[Keypoint text descriptions]
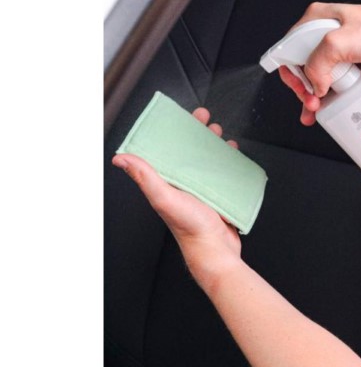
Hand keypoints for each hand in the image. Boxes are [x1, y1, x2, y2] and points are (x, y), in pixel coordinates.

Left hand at [112, 107, 241, 289]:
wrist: (216, 250)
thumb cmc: (190, 229)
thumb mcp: (164, 198)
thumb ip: (145, 177)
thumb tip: (121, 159)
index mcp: (168, 181)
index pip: (168, 149)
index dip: (174, 131)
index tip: (182, 116)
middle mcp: (183, 183)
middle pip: (190, 150)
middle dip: (197, 132)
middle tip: (206, 119)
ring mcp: (202, 189)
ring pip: (208, 159)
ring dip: (214, 145)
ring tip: (221, 135)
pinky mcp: (219, 194)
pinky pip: (223, 173)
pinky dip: (228, 161)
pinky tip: (234, 155)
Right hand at [279, 3, 360, 124]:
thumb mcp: (339, 42)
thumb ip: (318, 63)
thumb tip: (314, 85)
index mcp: (316, 19)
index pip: (290, 49)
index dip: (292, 72)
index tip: (301, 88)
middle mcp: (325, 32)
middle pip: (302, 66)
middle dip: (304, 88)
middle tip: (311, 102)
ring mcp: (339, 48)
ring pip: (318, 75)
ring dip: (315, 96)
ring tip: (317, 110)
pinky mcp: (352, 61)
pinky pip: (335, 80)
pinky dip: (330, 95)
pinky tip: (330, 105)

_Directions_.
Look over the data above and show each line that contains "thumb".

_Output of the task_.
thumb cmc: (190, 229)
thumb mcp: (164, 198)
thumb ip: (145, 177)
thumb tip: (121, 159)
thumb mcp: (339, 42)
thumb ip: (318, 63)
thumb tip: (314, 85)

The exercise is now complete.